In 1971, Joel Janowitz (my fellow graduate student in painting, and good friend, with whom I shared two painting shows at U.C.S.B.) came from the East coast to visit me in Ojai and I did some charcoal drawings of him.  I was experimenting with a technique in which I used erasures to define areas and create a buildup of textures.  

By 1973, I incorporated bits of the same approach to the landscape.  I roamed through the open spaces of the valley making dreamy, ethereal, tonal, monochromatic drawings of the light and space of Ojai.  While I borrowed aspects of the technique I used in the portrait of Joel, the landscape images were pretty much unlike anything I had been doing before.  They were more realized, more focused and directed, and more mature than my previous work.  They were done in a concentrated rush of inspiration and energy.

These opened up a whole new area of artistic exploration and expression for me.  I was using ink, charcoal, and Conte (a waxy colored crayon material), and much of the texture, line, and light areas were achieved, negatively, by using an eraser to draw and lifting off colored areas... 
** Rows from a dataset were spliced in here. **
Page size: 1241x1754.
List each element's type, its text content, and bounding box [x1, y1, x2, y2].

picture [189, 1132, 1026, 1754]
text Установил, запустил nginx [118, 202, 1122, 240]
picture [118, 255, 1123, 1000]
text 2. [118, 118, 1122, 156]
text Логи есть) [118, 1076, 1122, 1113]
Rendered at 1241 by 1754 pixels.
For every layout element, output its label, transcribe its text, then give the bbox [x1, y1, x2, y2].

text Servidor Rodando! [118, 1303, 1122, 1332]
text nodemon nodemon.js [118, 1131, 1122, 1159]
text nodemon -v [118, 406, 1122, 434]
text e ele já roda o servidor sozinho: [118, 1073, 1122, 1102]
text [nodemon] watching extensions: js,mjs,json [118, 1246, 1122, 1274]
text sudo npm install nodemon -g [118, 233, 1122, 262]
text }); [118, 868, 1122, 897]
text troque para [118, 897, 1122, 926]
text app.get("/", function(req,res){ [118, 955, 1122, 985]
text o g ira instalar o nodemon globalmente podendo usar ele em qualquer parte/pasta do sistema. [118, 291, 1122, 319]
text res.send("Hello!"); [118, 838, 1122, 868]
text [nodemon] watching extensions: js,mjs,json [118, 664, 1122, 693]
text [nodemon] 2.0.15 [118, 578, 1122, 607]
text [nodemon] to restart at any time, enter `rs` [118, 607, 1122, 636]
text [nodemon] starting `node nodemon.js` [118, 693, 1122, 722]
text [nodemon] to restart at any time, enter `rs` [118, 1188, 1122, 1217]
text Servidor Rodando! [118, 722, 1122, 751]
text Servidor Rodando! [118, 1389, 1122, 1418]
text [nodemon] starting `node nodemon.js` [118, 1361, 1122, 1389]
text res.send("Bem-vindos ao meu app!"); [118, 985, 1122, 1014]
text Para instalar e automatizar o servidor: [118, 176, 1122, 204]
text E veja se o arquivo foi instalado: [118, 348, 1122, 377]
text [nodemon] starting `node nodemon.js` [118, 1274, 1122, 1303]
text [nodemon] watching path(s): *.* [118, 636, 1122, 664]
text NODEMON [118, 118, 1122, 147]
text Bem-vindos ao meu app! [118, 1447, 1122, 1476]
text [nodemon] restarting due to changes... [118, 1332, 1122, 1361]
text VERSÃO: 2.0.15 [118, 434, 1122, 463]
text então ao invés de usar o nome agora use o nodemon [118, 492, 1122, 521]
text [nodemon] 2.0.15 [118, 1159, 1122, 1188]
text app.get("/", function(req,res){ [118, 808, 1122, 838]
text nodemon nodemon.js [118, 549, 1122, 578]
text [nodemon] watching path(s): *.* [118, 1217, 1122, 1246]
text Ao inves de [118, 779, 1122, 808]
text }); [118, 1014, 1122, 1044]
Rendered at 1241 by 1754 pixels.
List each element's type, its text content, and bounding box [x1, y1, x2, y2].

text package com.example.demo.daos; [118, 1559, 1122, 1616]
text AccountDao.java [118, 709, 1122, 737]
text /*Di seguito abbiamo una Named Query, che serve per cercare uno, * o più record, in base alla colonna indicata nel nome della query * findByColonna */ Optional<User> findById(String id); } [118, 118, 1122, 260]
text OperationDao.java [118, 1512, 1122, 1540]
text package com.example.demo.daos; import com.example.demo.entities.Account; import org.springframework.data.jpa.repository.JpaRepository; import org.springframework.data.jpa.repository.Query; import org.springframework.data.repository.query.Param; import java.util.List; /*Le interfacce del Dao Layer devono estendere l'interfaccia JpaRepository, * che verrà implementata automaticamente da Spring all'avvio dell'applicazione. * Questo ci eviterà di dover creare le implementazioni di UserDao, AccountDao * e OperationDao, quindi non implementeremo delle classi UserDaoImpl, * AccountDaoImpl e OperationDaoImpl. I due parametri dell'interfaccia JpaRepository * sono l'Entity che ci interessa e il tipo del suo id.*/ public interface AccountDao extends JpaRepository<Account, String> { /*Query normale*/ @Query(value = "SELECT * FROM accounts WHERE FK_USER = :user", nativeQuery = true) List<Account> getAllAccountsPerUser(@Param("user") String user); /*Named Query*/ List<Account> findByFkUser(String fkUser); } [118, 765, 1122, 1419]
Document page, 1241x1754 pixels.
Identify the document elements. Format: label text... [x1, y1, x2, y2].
Although I didn't know it at the time, they became my final tribute to the valley and home I loved, and to my life in Ojai. 

TIME TO LEAVE

Soon a tragedy happened in the Dieges family which changed everything.  The husband of one of Jon's sisters, Carol, who lived in Oregon, was killed in a freak accident when his small tractor rolled over on a hillside.  As a result, Carol was moving back to Ojai with her young daughters into the old family house where I had been living.  And, after two and a half years, I had to find another place to live.

I was able to immediately move into the boys' dorm at Villanova School where I was given a little room to myself and where I could prepare my meals in the huge, empty for summer, institutional kitchen facilities.  During the break, there were no students living in the dorm.  However, this couldn't be a long-time, workable, situation.

Big changes were going to have to take place.  And I was haunted by what Jon once told me: 'You don't think big enough!'  I was beginning to feel he might be right.

In addition to this, in one of our rambling conversations at Gina and George's, George caught me off guard with an observation and imperative...that I was 'going to be famous' and that 'I was too young and vital to be stuck in a small town, going nowhere.'  He told me: 'you MUST move to a city!' 'But which?' I countered.   'ANY CITY!' was his reply.

As George was in the habit of making perverse, outrageous, off-the-wall comments, I didn't take it too seriously.  And I had absolutely NO DESIRE to move to a city.  I didn't like them.  For George, that was all the more reason.

The whole business began to haunt me...and it began to make sense.  And as George was becoming a Svengali to me, that was another good reason to leave...to put some distance between me and George.

The only workable solution I could think of was to move to 'THE CITY'...San Francisco. That was the only one that was palatable to me.  There was romance to it...and it was beautiful... it was evocative...with the atmosphere and history of North Beach, the beats, folk music, and the Haight.  And my friend and mentor, Alain, was there.

So...to Richard, Carol, Beatrice, the Dieges, Alan and Helen, the Ranch House Restaurant, Villanova School, Topa Topa, and on and on...and Ojai, my nest and nourishing friend...hasta luego!

Even surprising myself, without giving it much time or thought, I packed up my Datsun and left 'Shangri-la' for San Francisco.